CRICKET FIRST TEST:WHEN KEVIN PIETERSEN admitted this week to sleepless nights as he wrestled with the demands of leading England back to India, it was enough to bring a slight wince of concern. One captain of recent vintage, Andrew Flintoff, has already suffered rapid overload because of the demands of captaining England. It does not bear thinking about that Pietersen might go the same way.
What prevents too much concern is that Pietersen is a fearful embellisher, a man who naturally delights in the power of theatrical exaggeration. So admiration for a team-mate is expressed in terms of love and affection, a half-decent display is fantastic. We can conclude therefore that Pietersen's sleepless nights are actually just a bit of tossing and turning. England should quietly check it out all the same, because anything else would be a reason to protect him before it is too late.
Almost without comment, he is well on the way to becoming the most powerful England captain for a generation. Michael Vaughan and Nasser Hussain were tough cookies, but they were answerable to Duncan Fletcher, the coach. Pietersen makes no such concessions to Peter Moores. He talks of "my team" and he won the argument for a less intensive training regime than in New Zealand last winter. And, in a major political crisis, while Pietersen has held counsel, Moores has remained in the background.
England's start under Pietersen was perfection: he made a 100 in his first game as captain, against South Africa at The Oval, but from the outset the most noticeable aspect was how enthusiastically England responded to his leadership. He then led England to an overwhelming success in the one-day series.
Even the sceptics were impressed, confining themselves to the sage reminder that the real test of Pietersen would be when the defeats started. The implication was that it would only take a couple of losses before he caught a fast plane to nowhere.
It can safely be said that such a test has now been passed. Pietersen has had to contend with England losing the one-day series in India 5-0, and seemingly heading inexorably for a whitewash before the last two matches were cancelled, and then the fallout of the attack on Mumbai.
To date he has survived everything with near-impeccable judgment.

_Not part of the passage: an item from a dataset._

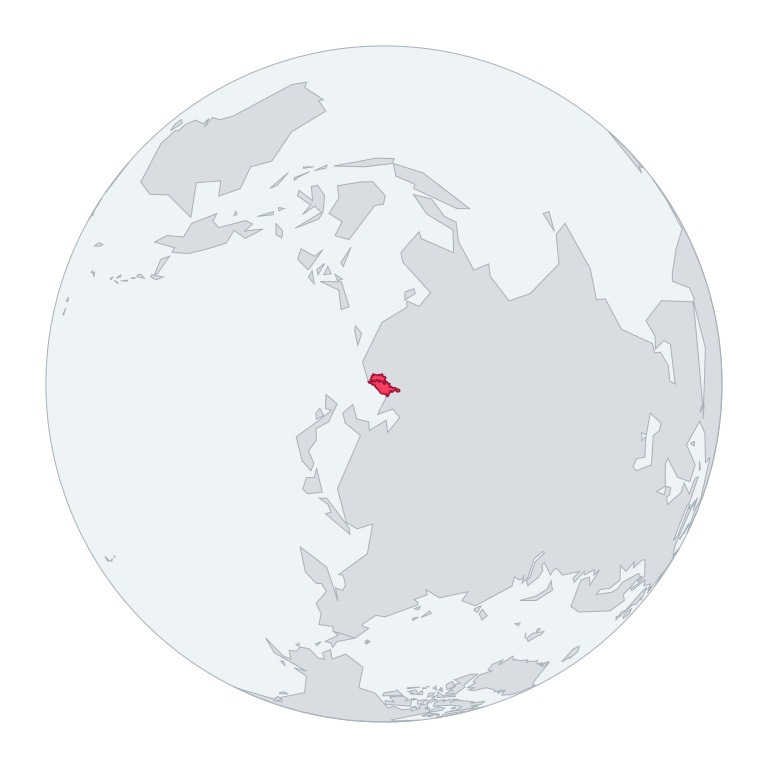 the Earth from above Jiangsu, rotated 162°
{"feature_id": "CHN-1818", "entity_name": "Jiangsu", "entity_type": "Province", "adm_level": 1, "iso_a3": "CHN", "parent_name": "China", "parent_adm1": "", "projection": "orthographic", "projection_center": [119.061, 32.938], "detail": "fine", "context": "on_globe", "style": "filled", "palette": "rose", "viewbox_px": 768, "rotation_deg": 162, "n_neighbors": 0, "source": "natural_earth", "source_scale": "10m", "svg_char_len": 16453}
<svg xmlns="http://www.w3.org/2000/svg" viewBox="0 0 768 768"><g transform="rotate(162 384 384)"><circle cx="384" cy="384" r="338" fill="#eef3f6" stroke="#a8b0b8"/><path d="M667.8,548.3L667.4,549.9L667.1,550.4L667.8,548.3ZM620.8,143.0L614.5,137.9L586.1,118.4L586.5,116.9L579.6,113.2L578.6,115.4L579.7,117.8L554.8,115.0L548.1,130.3L557.2,141.8L546.4,134.8L571.4,162.3L575.0,179.0L563.9,156.3L557.5,151.2L556.5,160.0L549.6,156.9L545.1,159.7L537.0,155.4L531.2,143.5L525.8,140.8L525.4,147.3L517.0,147.9L518.4,138.5L503.9,138.9L491.5,121.1L501.8,102.9L488.1,92.9L480.5,74.9L474.3,74.4L467.5,68.6L457.8,66.2L459.2,64.4L450.3,64.2L450.9,66.4L447.2,67.3L441.5,66.4L442.3,63.6L445.2,63.6L442.5,62.4L445.3,61.6L440.7,61.5L442.3,58.8L432.4,60.2L426.6,57.1L429.9,55.8L440.5,57.5L474.2,61.5L480.8,62.2L479.6,60.7L454.5,53.5L477.7,59.3L500.4,66.8L522.6,75.8L544.0,86.4L564.7,98.4L584.4,111.9L603.2,126.8L620.8,143.0ZM438.5,50.5L434.1,49.8L436.9,50.7L431.9,50.2L430.3,51.3L418.9,49.7L408.6,47.9L409.3,47.3L404.8,46.8L394.6,46.8L388.2,46.1L413.4,47.4L438.5,50.5ZM702.6,306.5L699.8,300.6L701.8,301.0L702.6,306.5ZM697.9,299.3L698.9,300.8L698.0,300.0L697.9,299.3ZM697.1,300.2L697.7,299.5L697.3,301.0L697.1,300.2ZM696.3,302.3L696.6,300.9L696.7,301.3L696.3,302.3ZM694.1,303.6L693.4,303.7L693.5,301.7L694.1,303.6ZM581.3,119.7L579.4,115.9L582.7,115.5L585.2,118.9L581.3,119.7ZM573.9,122.0L571.0,118.8L579.0,121.9L578.2,122.7L573.9,122.0ZM565.4,151.3L565.1,146.6L567.7,152.4L565.4,151.3ZM546.0,160.8L548.2,163.4L544.9,163.8L546.0,160.8ZM436.7,52.2L433.6,51.8L435.5,51.8L436.7,52.2ZM439.0,53.4L443.5,53.7L445.2,54.4L442.4,54.1L439.0,53.4ZM529.5,158.0L523.6,158.4L528.6,155.8L529.5,158.0ZM433.1,52.9L447.7,55.5L450.7,56.7L442.6,57.0L433.1,52.9ZM519.4,157.3L505.1,159.3L508.9,164.8L490.0,151.3L508.5,153.5L514.1,149.3L514.6,154.2L519.4,157.3ZM453.5,67.6L452.6,65.2L458.6,68.2L453.5,67.6ZM458.3,69.4L481.9,79.0L480.5,82.7L472.8,78.4L475.1,84.6L462.7,81.5L458.7,77.5L462.1,75.6L454.8,76.0L458.3,69.4ZM481.9,144.0L477.6,143.1L481.0,141.9L481.9,144.0ZM446.2,67.9L451.1,69.2L450.2,72.4L440.1,70.4L443.6,69.9L446.2,67.9ZM481.8,87.9L479.3,90.3L468.6,88.4L466.2,89.2L462.3,81.8L481.8,87.9ZM441.0,68.8L435.1,69.3L430.4,67.1L441.3,66.9L441.0,68.8ZM454.1,74.3L453.2,75.8L450.5,74.2L454.1,74.3ZM410.4,60.7L416.3,61.7L416.3,63.3L410.4,60.7ZM433.2,69.8L434.8,70.5L435.5,71.4L430.7,71.5L433.2,69.8ZM455.1,81.2L451.1,80.2L456.1,84.1L448.3,83.3L447.1,78.7L444.3,80.4L441.9,80.2L443.7,76.7L455.1,81.2ZM427.9,74.4L423.7,69.1L412.8,66.6L412.5,64.9L430.2,69.3L427.9,74.4ZM437.0,76.0L431.3,74.5L433.8,72.9L439.3,72.9L437.0,76.0ZM443.4,84.6L455.7,86.9L455.5,87.9L443.4,84.6ZM424.2,73.9L425.4,75.2L423.2,73.9L424.2,73.9ZM437.0,81.5L441.3,82.1L441.0,83.2L437.0,81.5ZM423.9,77.7L422.5,75.8L426.2,75.6L423.9,77.7ZM429.5,79.7L428.0,81.0L428.3,76.7L431.5,79.7L429.5,79.7ZM436.0,82.4L437.2,83.3L434.2,82.0L436.0,82.4ZM410.8,79.9L410.3,74.5L418.4,73.8L417.8,79.1L410.8,79.9ZM142.3,147.9L130.9,163.1L126.9,168.4L118.0,177.3L96.6,213.6L102.5,210.0L94.0,238.1L95.2,251.0L115.0,232.9L113.0,211.0L123.4,196.6L133.7,204.8L137.0,225.7L141.2,220.9L148.2,199.7L158.2,197.5L151.7,192.1L147.4,199.5L143.3,196.8L146.8,190.0L150.2,189.1L151.8,181.7L135.2,188.8L129.2,197.1L127.7,185.0L117.5,198.0L113.8,198.7L129.7,177.2L135.2,172.6L157.2,145.7L151.3,149.2L130.2,175.3L132.6,170.5L124.4,177.0L132.6,168.3L157.2,140.4L162.1,131.6L153.8,136.7L188.4,108.5L174.5,120.0L181.3,115.7L198.3,103.8L192.0,109.2L196.9,106.4L192.2,111.5L199.1,111.7L196.4,116.9L212.1,110.9L212.9,113.1L203.3,115.7L195.3,121.0L190.1,135.9L192.9,136.9L203.5,132.2L200.8,137.5L211.8,131.0L215.2,138.4L220.2,124.5L232.9,120.0L242.1,121.8L247.1,118.2L232.2,115.5L225.4,116.9L218.2,121.8L200.5,125.2L199.5,121.7L221.4,109.8L222.4,103.9L239.0,98.4L269.1,106.9L275.0,114.6L257.3,136.7L248.4,137.0L250.3,128.9L236.5,140.6L243.4,137.6L241.1,142.4L252.6,140.5L251.5,143.9L264.4,136.7L264.4,140.7L256.2,145.2L273.2,147.1L276.7,155.4L281.0,154.3L284.7,150.8L286.6,164.4L289.8,163.1L290.4,158.0L297.0,152.3L309.5,147.8L309.4,152.7L304.9,155.0L295.5,167.8L283.5,173.9L284.7,175.5L295.1,171.5L306.7,155.8L314.2,151.8L310.0,159.2L312.1,156.2L315.8,155.8L319.5,160.3L324.7,152.3L365.7,144.8L376.9,153.8L368.5,160.5L397.2,163.5L407.6,175.3L408.0,170.3L422.1,169.6L419.1,165.8L420.4,163.5L455.1,162.2L463.2,166.5L478.8,162.2L479.0,159.9L473.9,156.4L490.0,151.3L508.9,164.8L507.4,169.1L520.2,175.4L514.8,184.9L516.3,196.4L502.8,204.5L505.2,213.6L510.0,215.1L516.8,229.4L514.1,255.0L495.1,227.4L494.9,191.8L493.2,205.2L487.2,200.5L482.7,204.5L482.0,214.7L485.8,216.8L452.3,227.7L438.0,254.4L454.3,254.5L462.6,263.9L460.6,298.8L422.3,342.3L432.9,358.9L432.2,369.1L420.0,374.2L420.7,359.3L410.2,352.8L412.4,344.2L393.1,348.8L395.5,336.8L379.3,347.1L383.3,357.4L399.4,357.1L384.4,372.4L398.3,391.2L397.6,411.6L366.8,443.3L338.7,449.8L336.5,455.8L326.6,446.9L311.5,456.5L328.5,494.3L327.3,503.9L303.7,517.9L303.6,510.8L277.2,487.3L270.8,509.1L290.7,532.4L297.5,555.2L281.5,545.2L274.8,524.7L265.5,515.8L269.1,496.6L263.4,464.5L247.4,465.9L249.7,453.9L239.4,424.3L217.0,424.9L180.6,444.1L173.9,473.1L162.2,480.9L152.2,429.6L156.0,398.7L147.2,396.5L141.3,362.8L116.1,339.4L117.1,329.9L111.3,328.7L107.9,313.5L111.3,298.6L107.1,293.9L99.3,333.4L104.4,338.8L115.0,333.4L111.4,345.7L115.3,363.2L94.4,377.5L64.7,366.6L69.5,343.5L87.2,266.3L91.0,261.4L91.4,260.7L92.1,259.2L85.7,266.2L91.4,252.2L73.6,300.9L67.2,319.0L64.1,367.3L62.5,368.8L63.8,381.0L77.7,392.4L76.0,399.2L64.7,421.8L52.5,439.4L58.6,472.7L65.3,496.4L65.3,496.5L57.9,472.5L52.2,448.1L48.4,423.3L46.4,398.4L46.2,373.3L48.0,348.3L51.5,323.5L56.9,299.0L64.1,275.0L73.1,251.6L83.8,228.9L96.1,207.1L110.0,186.2L125.4,166.4L142.3,147.9ZM132.6,261.2L139.8,274.1L150.3,254.6L154.0,258.2L156.2,250.6L151.1,253.2L158.6,233.7L166.7,235.1L172.9,228.2L170.7,223.6L154.7,224.4L143.8,251.7L136.3,254.7L132.6,261.2ZM229.0,88.6L222.9,92.3L218.2,93.7L221.8,89.5L228.7,87.1L229.0,88.6ZM215.5,97.3L236.3,88.1L235.0,91.1L232.2,90.8L229.2,93.7L224.0,94.2L202.3,107.1L196.7,109.4L206.3,99.0L206.2,100.8L212.2,96.7L215.5,97.3ZM291.8,66.7L300.8,64.8L286.2,73.4L279.5,74.3L282.5,69.5L292.3,65.8L291.8,66.7ZM416.0,53.8L420.4,54.0L420.2,54.6L416.3,54.8L416.0,53.8ZM413.1,61.0L396.6,54.0L400.8,53.7L386.1,51.0L391.4,49.4L400.8,51.0L393.8,48.3L404.4,49.1L398.5,47.7L418.7,51.4L427.9,52.7L415.6,51.7L410.5,52.9L411.0,53.9L419.5,57.9L436.7,62.3L434.4,65.0L428.2,65.8L423.7,65.2L426.6,63.4L418.5,63.9L419.3,60.9L413.1,61.0ZM356.4,84.9L361.7,81.2L345.5,85.3L346.3,80.9L344.3,81.6L340.6,78.9L332.6,77.2L334.5,75.2L330.6,75.4L328.0,73.9L323.3,73.8L325.1,70.4L319.4,70.1L323.5,68.7L313.3,69.2L321.7,67.5L319.1,65.9L312.4,68.5L333.4,54.8L335.8,51.9L333.2,50.8L347.9,49.0L359.7,49.4L368.1,51.9L363.7,55.5L371.2,54.5L371.3,56.2L365.4,56.3L374.5,57.2L373.0,58.7L380.5,63.5L394.7,64.9L397.8,67.0L391.5,67.3L399.0,69.4L389.2,71.5L391.2,73.3L383.5,77.7L370.1,77.8L373.4,79.9L367.7,83.8L356.4,84.9ZM408.3,80.9L392.2,81.2L384.7,79.2L401.2,72.6L400.8,70.7L411.1,67.3L421.8,70.5L417.8,71.1L416.5,72.5L413.7,70.9L414.9,73.2L409.6,74.3L409.1,76.5L404.0,75.9L408.3,80.9ZM129.1,167.9L127.3,171.0L125.9,174.7L120.8,179.2L129.1,167.9ZM145.6,148.6L144.9,150.2L136.9,157.6L138.8,154.7L145.6,148.6ZM151.3,145.3L145.5,149.8L149.8,145.6L151.3,145.3ZM203.4,117.3L203.5,119.2L200.9,120.7L197.7,121.3L203.4,117.3ZM308.6,99.2L312.8,96.7L314.5,97.2L326.5,94.5L326.9,98.0L319.8,101.0L308.6,99.2ZM110.8,233.0L106.4,233.4L108.0,229.3L109.1,229.9L110.8,233.0ZM110.8,204.5L107.6,213.7L109.4,205.7L110.8,204.5ZM311.0,102.6L315.9,101.0L313.1,103.8L311.0,102.6ZM327.8,100.6L325.7,103.7L328.4,98.2L327.8,100.6ZM78.5,528.4L71.2,510.0L74.1,512.3L73.7,505.0L80.5,523.2L92.6,555.2L91.9,553.9L78.5,528.4ZM383.5,612.3L394.0,614.0L393.6,615.2L383.5,612.3ZM372.5,607.3L384.4,608.5L370.5,609.8L372.5,607.3ZM389.0,609.0L401.2,607.2L406.4,605.4L405.5,607.9L389.0,609.0ZM364.4,606.8L321.4,601.2L304.6,595.1L308.3,591.2L335.5,596.6L364.4,606.8ZM307.0,590.8L281.6,572.7L248.4,524.3L260.3,528.2L295.3,560.8L293.0,564.5L308.4,578.0L307.0,590.8ZM369.3,574.9L366.9,586.9L342.9,583.2L332.2,579.8L324.7,562.8L328.9,555.2L337.6,556.7L372.7,532.1L384.7,540.2L373.7,551.4L383.6,563.2L369.3,574.9ZM174.8,476.5L180.0,497.0L173.8,497.1L174.8,476.5ZM387.6,512.7L373.0,524.4L386.6,508.2L387.6,512.7ZM396.2,496.7L396.7,503.5L391.2,496.6L396.2,496.7ZM335.5,465.2L326.1,465.3L326.3,460.4L338.3,457.4L335.5,465.2ZM397.0,428.8L395.5,443.4L393.2,448.2L389.6,439.1L397.0,428.8ZM321.6,136.1L304.4,135.4L292.3,138.4L285.9,145.2L287.5,135.9L306.2,131.1L321.6,136.1ZM360.3,142.9L365.8,137.8L368.3,140.8L367.4,142.4L360.3,142.9ZM360.1,139.2L357.5,131.7L363.8,129.4L364.6,135.7L360.1,139.2ZM333.5,115.5L328.4,114.8L330.8,112.4L333.5,115.5ZM558.1,673.6L587.9,653.3L590.4,651.5L558.1,673.6ZM495.1,698.1L495.0,694.5L508.8,690.8L502.8,695.5L495.1,698.1ZM594.7,648.2L596.9,646.2L605.7,638.6L609.3,633.6L607.8,636.7L614.3,631.3L608.6,636.5L594.7,648.2ZM445.2,685.3L379.0,697.3L364.3,695.0L367.7,690.4L353.7,673.0L358.5,673.8L355.0,661.5L394.0,652.4L421.8,630.6L443.8,631.8L460.3,614.2L483.1,613.8L476.4,627.6L500.2,633.5L516.2,602.1L530.7,630.5L548.0,636.7L552.9,651.2L522.0,681.5L504.2,689.5L500.8,688.5L493.4,692.0L481.9,693.3L475.5,687.4L468.2,690.6L475.2,684.1L464.7,690.4L458.7,686.2L445.2,685.3ZM608.3,603.6L611.6,602.8L616.8,604.7L611.5,606.5L608.3,603.6ZM659.3,560.1L660.6,561.0L657.2,564.1L659.3,560.1ZM667.1,550.4L663.1,554.5L667.8,548.3L667.1,550.4ZM626.1,579.5L627.8,580.5L626.4,581.8L626.1,579.5ZM624.8,579.6L626.8,575.8L626.5,578.8L624.8,579.6ZM608.8,570.0L610.9,567.6L611.8,568.5L608.8,570.0ZM409.5,614.7L424.1,606.0L432.1,605.3L409.5,614.7ZM605.9,567.6L600.7,569.1L601.2,567.2L605.9,567.6ZM606.2,563.4L605.6,561.2L608.8,565.8L606.2,563.4ZM596.3,561.2L602.6,563.5L595.6,561.9L596.3,561.2ZM592.5,562.9L588.0,562.3L588.3,561.4L592.5,562.9ZM541.1,578.4L558.2,589.9L544.5,592.3L529.2,585.8L517.3,596.1L490.4,597.8L496.5,591.8L492.8,583.8L465.1,582.2L459.5,576.8L469.3,572.6L451.1,568.7L471.0,565.4L479.2,576.6L490.5,566.7L510.1,567.1L529.3,568.5L544.8,574.5L541.1,578.4ZM471.2,590.8L474.7,590.6L471.7,594.1L471.2,590.8ZM579.2,558.5L585.8,562.2L585.1,563.7L581.8,563.8L579.2,558.5ZM548.3,571.9L565.0,559.2L568.9,558.5L557.9,571.5L548.3,571.9ZM560.9,553.9L568.6,553.6L572.8,558.0L571.2,559.8L560.9,553.9ZM430.6,581.2L429.8,584.4L424.7,581.8L430.6,581.2ZM437.2,579.3L452.8,582.5L435.8,582.0L437.2,579.3ZM390.6,566.5L395.0,574.6L409.2,570.3L398.4,576.9L408.1,589.8L404.9,594.3L395.3,580.4L392.0,594.2L385.8,593.5L382.3,581.4L388.5,567.0L394.8,561.1L420.4,559.6L390.6,566.5ZM437.1,569.9L433.0,560.8L436.1,554.6L440.5,559.5L437.1,569.9ZM421.1,538.2L410.5,526.8L400.7,530.6L420.8,515.9L427.6,529.3L421.1,538.2ZM412.5,513.5L403.3,517.0L413.0,508.3L412.5,513.5ZM401.1,513.1L400.3,505.1L407.4,506.6L401.1,513.1ZM417.3,514.1L419.4,500.8L422.8,508.8L417.3,514.1ZM397.9,487.2L412.8,501.1L393.0,494.4L393.3,468.2L401.8,468.1L397.9,487.2ZM452.6,380.8L451.1,372.9L459.1,371.3L457.9,377.1L452.6,380.8ZM483.9,360.9L460.8,368.3L442.0,375.1L447.3,378.8L442.3,392.0L434.7,379.4L448.5,365.1L462.6,362.5L465.6,351.4L476.4,343.9L475.3,330.0L480.2,324.1L485.6,336.1L483.9,360.9ZM474.2,324.2L476.1,300.1L490.8,303.4L493.7,309.4L486.6,318.9L479.3,316.5L474.2,324.2ZM480.9,295.4L473.8,293.1L461.7,258.0L462.8,251.6L479.8,278.8L474.0,278.3L474.4,286.8L480.9,295.4ZM478.5,145.8L477.6,143.3L481.0,145.4L478.5,145.8ZM418.3,161.4L420.7,158.6L424.5,160.8L418.3,161.4ZM429.3,152.3L423.3,151.7L429.7,150.2L429.3,152.3ZM410.0,151.2L421.0,150.5L410.4,154.2L410.0,151.2Z" fill="#d9dde1" stroke="#a8b0b8" stroke-width="1"/><path d="M385.1,371.4L384.7,371.5L384.6,371.8L384.7,372.2L384.6,372.7L384.7,373.1L384.6,373.3L384.6,373.5L384.8,373.3L385.2,373.3L385.4,373.1L385.6,373.3L385.8,373.3L386.0,373.5L385.9,373.7L386.3,374.1L386.7,374.4L386.8,374.5L387.2,374.6L387.6,374.9L387.7,375.0L388.3,375.0L388.7,375.2L389.0,375.5L389.7,375.8L389.8,375.9L389.9,376.3L390.0,376.5L390.2,376.9L390.2,377.0L390.4,377.5L390.5,377.9L390.6,378.3L390.6,378.5L390.8,378.9L390.8,379.0L391.0,379.1L391.1,379.7L391.0,379.8L391.2,380.0L391.4,380.4L391.7,380.8L391.8,381.1L391.9,381.7L392.1,381.8L392.3,382.0L392.2,382.1L392.3,382.2L392.3,382.3L392.2,382.4L392.5,382.6L392.6,382.8L392.7,383.0L392.7,383.4L392.8,383.4L393.0,383.4L393.1,383.5L393.0,383.8L393.1,384.5L393.0,384.9L392.9,385.0L392.9,385.4L392.9,385.2L392.8,385.3L392.9,385.5L393.2,385.6L393.4,385.9L394.1,386.3L394.1,386.5L394.2,386.4L394.4,386.5L395.4,387.0L395.6,387.1L395.8,387.9L395.5,388.0L395.7,388.4L395.8,388.4L395.9,388.7L396.0,388.7L396.1,388.8L396.3,388.7L397.0,389.0L397.8,389.6L397.8,389.8L398.1,390.1L398.1,390.4L398.3,390.8L398.3,391.1L398.1,391.2L397.8,391.2L397.1,391.0L396.3,390.7L396.2,390.5L395.1,390.1L394.8,390.2L394.3,390.6L393.9,390.5L393.6,390.5L393.4,390.4L393.4,390.1L393.2,389.9L392.7,389.3L392.4,389.3L391.9,389.0L391.1,389.0L390.5,389.3L390.0,389.8L389.8,389.9L389.4,389.8L389.0,389.7L388.7,389.4L388.2,388.8L388.2,388.7L388.3,388.2L388.2,388.3L388.1,388.0L387.9,387.8L387.8,387.7L387.5,387.6L387.1,387.6L386.9,387.4L386.7,387.4L387.0,387.6L387.1,387.8L386.9,388.2L386.7,388.4L386.8,388.4L387.1,388.1L387.3,388.3L387.6,388.3L387.5,388.6L387.6,388.8L388.0,389.0L388.7,389.8L389.4,390.0L389.6,390.1L389.8,390.0L390.4,389.8L391.0,389.6L391.0,389.4L391.3,389.4L391.7,389.5L392.1,389.5L392.4,389.6L392.8,390.5L392.5,390.5L392.3,390.3L392.3,390.5L392.5,390.6L392.9,390.8L393.8,391.0L394.5,391.3L395.0,391.8L395.4,392.3L395.5,392.4L395.0,392.5L394.7,392.7L394.4,393.1L394.5,393.4L394.4,393.7L394.2,393.7L394.1,393.8L394.1,394.3L393.6,394.5L393.1,394.6L393.2,394.9L393.3,395.3L392.7,395.4L392.5,395.5L392.2,395.5L392.3,395.8L392.3,396.0L392.0,396.2L391.7,396.2L391.2,396.8L391.0,396.0L390.9,396.0L390.7,396.0L390.6,395.7L389.8,395.9L389.4,395.7L389.0,395.4L388.5,394.9L388.4,394.5L388.3,394.4L388.0,394.4L387.7,394.5L387.5,394.4L387.0,394.5L386.9,394.6L386.6,394.6L386.3,394.5L386.2,394.5L385.5,394.3L385.5,393.9L385.4,393.7L385.3,393.9L385.0,393.9L384.5,393.7L384.1,394.0L382.8,394.1L382.7,394.1L382.6,393.9L382.4,393.6L382.4,393.3L382.7,393.2L382.8,393.1L383.1,392.3L383.0,391.8L382.9,391.7L382.7,391.7L382.4,391.7L382.1,391.6L382.1,391.3L382.1,391.2L381.9,391.1L381.5,391.1L381.1,390.8L381.0,390.7L381.1,390.4L381.0,390.2L380.8,390.1L380.6,390.0L380.4,389.8L380.5,389.7L380.6,389.3L380.7,389.1L381.2,388.7L381.2,388.4L381.7,388.3L382.0,388.1L382.0,387.9L382.0,387.7L382.0,387.2L382.0,386.8L381.8,386.7L381.7,386.7L381.7,386.4L381.5,386.1L381.8,386.1L382.1,386.1L382.5,385.9L382.6,386.0L382.8,386.0L383.2,386.0L383.4,386.2L383.6,386.5L383.8,386.5L384.0,386.7L384.0,386.9L384.4,386.6L384.4,386.3L384.5,386.2L384.7,385.9L384.6,385.3L384.5,385.0L384.5,384.7L384.2,384.6L383.9,384.2L383.7,384.2L383.7,383.9L383.2,383.9L382.9,383.8L382.9,384.0L382.7,384.4L382.5,384.6L382.4,384.9L382.4,385.1L381.8,385.1L381.6,385.2L380.9,385.2L380.6,385.2L380.2,384.9L380.2,384.6L380.0,384.4L379.9,384.1L380.0,384.0L380.2,383.8L380.0,383.5L379.8,383.0L379.8,382.6L379.7,382.4L379.5,382.6L379.2,382.7L378.7,382.6L378.7,382.4L378.4,382.2L378.5,382.1L378.7,381.8L378.7,381.6L379.0,380.8L379.1,380.7L379.3,380.8L379.3,380.5L379.4,380.0L379.7,379.5L379.6,379.3L379.5,379.2L379.3,379.1L379.1,379.1L378.6,379.2L378.4,379.3L378.2,379.3L377.6,379.3L377.6,379.1L377.6,378.4L377.3,378.4L377.1,377.8L377.0,377.7L376.9,377.6L376.8,377.8L376.7,377.7L376.5,377.4L376.3,377.4L376.1,377.5L375.9,377.5L375.6,377.2L375.1,377.2L374.7,377.1L374.1,376.7L374.0,376.2L373.8,376.0L373.8,375.9L373.9,375.6L373.7,375.3L373.2,375.3L372.9,375.0L372.0,374.7L371.9,374.5L371.6,374.2L371.2,373.8L371.0,373.6L371.0,373.4L371.2,373.2L371.2,372.7L371.5,372.3L371.6,372.2L371.8,372.2L372.3,372.1L372.7,372.1L373.0,372.1L373.7,372.4L373.9,372.6L373.9,373.0L374.3,373.5L374.7,374.3L374.7,374.8L374.9,375.0L375.0,375.0L375.1,374.9L375.1,374.6L375.3,374.3L375.6,374.2L375.8,374.3L376.3,374.9L376.6,375.0L376.8,374.9L377.2,374.6L377.5,374.5L377.8,374.1L377.8,373.9L378.1,373.8L378.5,373.7L379.2,373.9L379.3,374.0L379.3,374.3L379.6,374.5L379.5,374.9L379.7,375.1L379.6,375.4L380.5,375.3L380.7,375.1L380.8,374.9L380.9,374.2L381.0,374.0L381.0,373.8L381.1,373.7L381.4,373.6L381.7,373.6L382.2,373.7L382.3,373.6L382.5,373.4L382.6,373.1L382.6,372.8L382.7,372.6L382.9,372.2L383.0,371.9L383.0,371.7L383.5,371.5L384.1,371.5L384.6,371.2L384.9,371.2L385.0,371.3L385.1,371.4ZM388.1,388.6L388.2,389.1L388.0,388.9L387.6,388.8L387.6,388.5L387.8,388.3L387.4,388.2L387.3,387.9L387.6,387.8L387.8,387.9L387.8,388.0L388.1,388.6Z" fill="#f43f5e" stroke="#9f1239" stroke-width="1.5"/></g></svg>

He has behaved in a manner of which few suspected he was capable: he listened, he assessed, he made a rational response.
His decision to walk out on South Africa in protest at racial quotas, rather than fight for his rights in a problematic post-apartheid environment, will always offend liberal sentiments, but he puts his unexpected toughness down to precisely that experience.
"It's been tough," he said yesterday, ahead of today's first Test at the MA Chidambaram Stadium. "I don't mind when the going gets tough because it is more satisfying when you do well."
While Flintoff marched out of - and then back into - India with grim expression, a sportsman in unfamiliar territory, Pietersen's instincts were faultless. He left with a seriousness appropriate to a tragic situation, but when he returned to Chennai he gave a thumbs-up signal to the crowd from the team bus. He might not have known, but it was the same thumbs-up gesture given by Indian commandos when they had cleared the Taj Mahal hotel of the last of the terrorists. Without as much as a single word, it quietly signalled defiance.
Pietersen has also liberated England's players. They might still be losing more than we would like, but their spirit has been strikingly good. Even Flintoff, who was never a soulmate, now speaks fondly of the relaxed atmosphere. Vaughan encouraged England to express themselves, but Pietersen's very persona gives them permission to do just that. He liberates them from their anxieties.
Pietersen has assessed the nature of India with remarkable skill. When he and Mahendra Singh Dhoni, his home counterpart, appeared together for promotional pictures yesterday, in a room far too small and disorganised for the occasion, the Indian media turned the occasion into a scrum that sent England's security man white with shock. In the middle of it all, Pietersen looked amused, bemused, unflustered and unfailingly polite.
He knows there are some things in India that you can never tame. He has been just the man for a crisis. Who would ever have expected that?